For this reason, the graph to the right is misleading. It is certainly more exciting than the "flatter" equivalent, but to be accurate, the graph should have been created with the vertical axis starting at 0.

However, one should also avoid insisting on a misleading "0". For example, when plotting the temperature history of Boston, it makes no sense to start the plot at 0 K, since 0 K is far removed from physically obtainable values and will only obscure the actual range of variation. In general, if one needs to use an offset 0, it is advantageous to use labels that are large enough that the offset is legible in the thumbnail.

## Abuse of the X-axis

The rightmost of these two graphs was snipped from the "trough" of the leftmost graph. It would be misleading to use the rightmost snippet to claim to represent data during this time period.

Manipulation of the graph's X-axis can also mislead; see the graph to the right. Both graphs are technically accurate depictions of the data they depict, and do use 0 as the base value of the Y-axis; but the rightmost graph only shows the "trough"; so it would be misleading to claim it depicts typical data over that time period.
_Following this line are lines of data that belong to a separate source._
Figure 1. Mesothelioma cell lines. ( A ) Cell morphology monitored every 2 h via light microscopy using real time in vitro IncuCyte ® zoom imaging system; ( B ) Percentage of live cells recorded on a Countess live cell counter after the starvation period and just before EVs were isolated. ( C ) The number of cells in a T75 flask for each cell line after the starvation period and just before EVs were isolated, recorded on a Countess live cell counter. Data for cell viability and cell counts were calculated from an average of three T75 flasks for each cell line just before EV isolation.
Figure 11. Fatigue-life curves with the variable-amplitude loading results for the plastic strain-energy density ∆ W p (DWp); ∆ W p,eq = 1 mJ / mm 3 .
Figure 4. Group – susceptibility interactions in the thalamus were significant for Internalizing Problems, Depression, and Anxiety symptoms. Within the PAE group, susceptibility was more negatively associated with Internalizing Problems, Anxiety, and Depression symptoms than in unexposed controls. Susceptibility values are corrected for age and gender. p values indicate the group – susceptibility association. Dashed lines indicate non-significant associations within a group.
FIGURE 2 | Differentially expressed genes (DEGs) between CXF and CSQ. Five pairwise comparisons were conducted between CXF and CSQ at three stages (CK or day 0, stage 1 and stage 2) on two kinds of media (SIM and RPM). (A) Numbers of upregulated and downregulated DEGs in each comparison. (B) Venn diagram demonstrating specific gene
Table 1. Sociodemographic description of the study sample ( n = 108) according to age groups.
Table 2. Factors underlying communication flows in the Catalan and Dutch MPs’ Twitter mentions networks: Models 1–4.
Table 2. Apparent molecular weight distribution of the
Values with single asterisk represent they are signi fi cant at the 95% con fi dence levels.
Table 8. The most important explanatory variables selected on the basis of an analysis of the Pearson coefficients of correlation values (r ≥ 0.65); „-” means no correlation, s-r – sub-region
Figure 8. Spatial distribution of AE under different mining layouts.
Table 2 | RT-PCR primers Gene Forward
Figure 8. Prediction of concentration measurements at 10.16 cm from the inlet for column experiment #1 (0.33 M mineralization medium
The graph might not be misleading if it were specifically labeled in the caption as showing data only from 1/10/2008 to 1/13/2008 — but it's a judgment call whether the wider view would be better anyway.

## Exceptions

Sometimes for purpose of clarity and space efficiency, we need to vary from the above standards; however, editor presenting the graph should be prepared to demonstrate a strong and valid reason for the departure from standards. The underlying reason should be to increase understanding rather than to distort the data.